Quiet observation is key to really getting to know your surroundings. Looking around while talking to the person next to you is a great way to explore! I often get scolded by the people I am with, as it seems that I am not really present in the conversation (because my eyes dart from one thing to the next), but time and time again, I assure them I am listening! There was so much to see and do in NYC, but one thing I really appreciated was the fact that no matter where you went, people had a place to go and unwind.

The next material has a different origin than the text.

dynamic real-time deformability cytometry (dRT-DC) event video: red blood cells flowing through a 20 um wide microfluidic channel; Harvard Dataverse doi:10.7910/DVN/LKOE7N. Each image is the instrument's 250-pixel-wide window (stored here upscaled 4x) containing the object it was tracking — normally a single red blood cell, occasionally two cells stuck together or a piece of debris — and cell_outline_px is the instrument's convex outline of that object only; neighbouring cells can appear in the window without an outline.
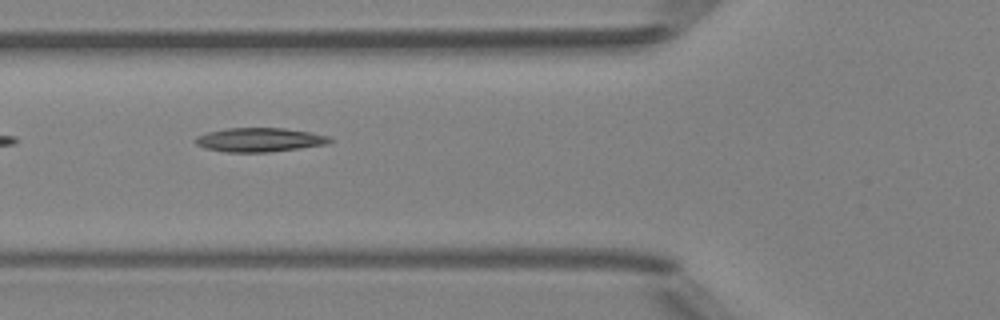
{"species": "Egyptian fruit bat (a non-hibernating species)", "species_latin": "Rousettus aegyptiacus", "temperature_condition": "room temperature", "stored_images_in_passage": 8, "camera_frame_rate_fps": 3000, "um_per_image_px": 0.085, "animal": {"sex": "female"}, "frame": {"image": 1, "passage_image": 5, "time_ms": 5.667, "image_size_px": [1000, 320], "cell_outline_px": [[332, 140], [328, 144], [300, 148], [268, 152], [224, 152], [204, 148], [196, 144], [196, 136], [208, 132], [228, 128], [284, 128], [308, 132], [328, 136]], "centroid_in_image_um": [22.04, 11.89], "position_along_channel_um": 103.8, "area_um2": 18.67}}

When I visited New York, I had the opportunity to go to some great spots where I was assured only ‘locals’ went to. Which brought me to think about what a New York local is. Almost everyone you meet is from some place else! But going back to the local spots, I was surprised to find that where NYC’ers are happiest are in pubs and restaurants, not very much unlike spots in my hometown! I always had this idea of people in New York going around to very high-class establishments, with their drivers and doormen waiting outside. I am sure there are places like that (not many large cities are void of hangouts for the rich and super rich), but I was happy to see that regular people, interns, students and people just starting out all had a place in this amazing city.

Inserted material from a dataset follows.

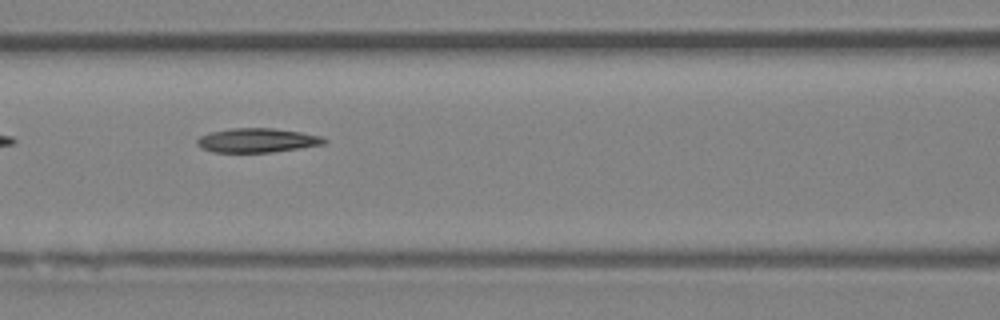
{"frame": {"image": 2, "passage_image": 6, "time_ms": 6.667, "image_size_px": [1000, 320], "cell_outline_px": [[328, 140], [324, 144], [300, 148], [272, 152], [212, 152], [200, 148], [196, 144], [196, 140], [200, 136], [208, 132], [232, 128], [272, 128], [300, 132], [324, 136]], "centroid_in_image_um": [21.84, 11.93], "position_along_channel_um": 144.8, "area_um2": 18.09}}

What do I do while in NYC? Well as mentioned before, I was a pretty big tourist while I was there. It was the first time that I had been in the city since the 6th grade, and it was also a chance for me to see some of my cousins that I hadn’t seen in 10 years! Lucky for me, we were all the same age, so our interests and things we wanted to do lined up nicely.




We stayed near Times Square, and my cousin was awesome enough to request a room with a view. The desk manager looked at me and said “Ah! So you're the Canadian! I hope you enjoy what you see!” I didn’t know it then, but he was kind enough to give us a room directly under the Empire State building. Of course, like the 50 million other tourists, I went to the Brooklyn Bridge to take photos of the skyline. The trip was great because not only did I get to go to NYC, but I also took a day to go to Connecticut to visit my aunt and uncle. It was a great way to spend time with family and reconnect.


Before I knew it, I was back in D.C. My Amtrak ticket was only $140 roundtrip, so I recommend all TWC interns consider a trip to the Big Apple (especially those from far away).